═══ Dataset entries

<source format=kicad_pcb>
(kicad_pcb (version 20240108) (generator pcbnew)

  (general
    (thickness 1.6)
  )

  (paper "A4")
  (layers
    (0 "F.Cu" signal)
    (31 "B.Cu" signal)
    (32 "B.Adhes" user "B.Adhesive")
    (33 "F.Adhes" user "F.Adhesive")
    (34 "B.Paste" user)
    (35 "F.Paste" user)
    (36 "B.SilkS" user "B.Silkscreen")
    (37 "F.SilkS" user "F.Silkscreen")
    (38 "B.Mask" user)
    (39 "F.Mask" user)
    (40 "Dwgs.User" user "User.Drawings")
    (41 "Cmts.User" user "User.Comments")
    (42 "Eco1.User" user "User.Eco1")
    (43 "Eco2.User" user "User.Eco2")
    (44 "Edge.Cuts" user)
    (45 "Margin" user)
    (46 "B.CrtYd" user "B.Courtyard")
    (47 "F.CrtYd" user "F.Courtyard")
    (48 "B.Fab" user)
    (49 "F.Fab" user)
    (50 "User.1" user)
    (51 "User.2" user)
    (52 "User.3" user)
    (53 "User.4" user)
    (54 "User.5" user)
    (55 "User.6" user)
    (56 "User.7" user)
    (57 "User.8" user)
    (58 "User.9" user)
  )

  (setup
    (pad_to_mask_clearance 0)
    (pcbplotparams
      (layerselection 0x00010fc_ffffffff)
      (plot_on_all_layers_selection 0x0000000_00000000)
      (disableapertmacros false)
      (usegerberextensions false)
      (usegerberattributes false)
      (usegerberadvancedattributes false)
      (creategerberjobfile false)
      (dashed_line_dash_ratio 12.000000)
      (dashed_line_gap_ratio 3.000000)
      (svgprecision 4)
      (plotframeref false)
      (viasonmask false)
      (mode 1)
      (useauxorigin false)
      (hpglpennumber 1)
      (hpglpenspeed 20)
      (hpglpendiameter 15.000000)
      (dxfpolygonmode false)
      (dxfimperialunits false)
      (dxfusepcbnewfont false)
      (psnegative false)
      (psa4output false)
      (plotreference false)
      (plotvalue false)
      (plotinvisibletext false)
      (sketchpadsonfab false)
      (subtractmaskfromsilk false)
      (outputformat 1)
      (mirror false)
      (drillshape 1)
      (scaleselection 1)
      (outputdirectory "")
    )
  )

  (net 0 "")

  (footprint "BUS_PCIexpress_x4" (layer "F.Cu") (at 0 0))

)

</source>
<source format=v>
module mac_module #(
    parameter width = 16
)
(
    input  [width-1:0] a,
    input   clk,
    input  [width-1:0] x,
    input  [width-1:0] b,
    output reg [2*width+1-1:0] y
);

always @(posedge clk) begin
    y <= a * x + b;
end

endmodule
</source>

══════

● Exercise prompt
Which lines of the records contain "Silkscreen"? Show each of them.

● Answer section
    (36 "B.SilkS" user "B.Silkscreen")
    (37 "F.SilkS" user "F.Silkscreen")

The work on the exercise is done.